Pure Rotations in Monocular SLAM
One of the most serious problems for monocular SLAM systems is the pure rotation situation, which may lead to large errors in camera pose in a SLAM system. This can be explained by considering a camera looking at a point. The trajectory of this point projected onto the image plane when the camera rotates about its centre will appear very similar to that caused by a large translation movement. Therefore, when there is a paucity of information from other points, the SLAM system will be confused about what the true 3D motion is, which will result in the computation of an incorrect camera pose due to the misguided conclusion that a large translational movement happened. Despite various recent work addressing the problem of pure rotation, it is still a most serious problem in monocular SLAM systems.
Baseline in Stereo SLAM
Stereo SLAM systems have (at least) two cameras, and can therefore estimate depth from computing the difference between the two slightly offset camera images. However, a good estimation of scene depth needs a decent baseline (the spatial distance between the two cameras in the system). Generally, the wider the baseline, the better the depth estimation. But a setup with a wider baseline needs a larger space to put the cameras, which may not always be available. For example, a SLAM system mounted on a car (to enable driver-assisting augmented reality) can take advantage of the large amount of roof space available and employ a wide baseline, possibly around one metre. However, the baseline of cameras on an AR headset will usually be only around 20cm; and much less again if we want to achieve stereo vision on a mobile phone. This also explains why an iPhone 7 Plus, with its two closely-spaced cameras, cannot be used as a stereo vision device, as we discussed in this article.

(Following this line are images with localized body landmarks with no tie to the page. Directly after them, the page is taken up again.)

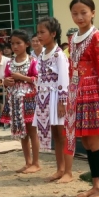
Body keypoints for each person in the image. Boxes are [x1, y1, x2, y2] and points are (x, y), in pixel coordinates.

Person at [67, 0, 99, 197]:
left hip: (94, 92)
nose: (79, 17)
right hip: (78, 91)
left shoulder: (96, 37)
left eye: (83, 12)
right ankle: (95, 185)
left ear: (93, 13)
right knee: (86, 141)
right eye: (75, 13)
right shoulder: (74, 37)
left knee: (95, 140)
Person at [35, 17, 72, 183]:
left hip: (57, 97)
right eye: (38, 32)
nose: (39, 36)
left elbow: (63, 79)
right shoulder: (42, 54)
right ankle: (60, 168)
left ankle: (67, 171)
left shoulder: (59, 55)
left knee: (62, 133)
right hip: (45, 97)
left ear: (53, 33)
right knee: (56, 135)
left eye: (42, 32)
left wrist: (62, 102)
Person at [1, 29, 39, 174]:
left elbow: (37, 80)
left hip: (29, 99)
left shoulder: (32, 61)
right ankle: (28, 162)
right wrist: (6, 82)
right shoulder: (9, 63)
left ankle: (36, 162)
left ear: (27, 44)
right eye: (12, 43)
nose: (15, 46)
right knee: (22, 132)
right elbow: (5, 80)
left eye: (18, 43)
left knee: (32, 131)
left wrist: (22, 77)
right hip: (15, 100)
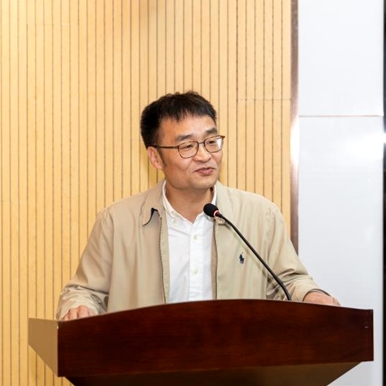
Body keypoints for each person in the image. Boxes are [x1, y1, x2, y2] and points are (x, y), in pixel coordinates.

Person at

In conclusion, modern SLAM systems are still under development, and there is always a trade-off between the different limitations introduced by hardware, geometric considerations, computational power, device or scene motion, power consumption, and so on. This suggests the need for specific SLAM systems tailored towards different applications and platforms, such as indoor/outdoor, mobile phone/headset/automobile. No one general SLAM system can deal with all situations.
 Newcombe, R. A., Fox, D. & Seitz, S. M. DynamicFusion: Reconstruction and Tracking of Non-rigid Scenes in Real-Time. (2015).
 Pirchheim, C., Schmalstieg, D. & Reitmayr, G. Handling pure camera rotation in keyframe-based SLAM. 2013 IEEE Int. Symp. Mix. Augment. Reality, ISMAR 2013.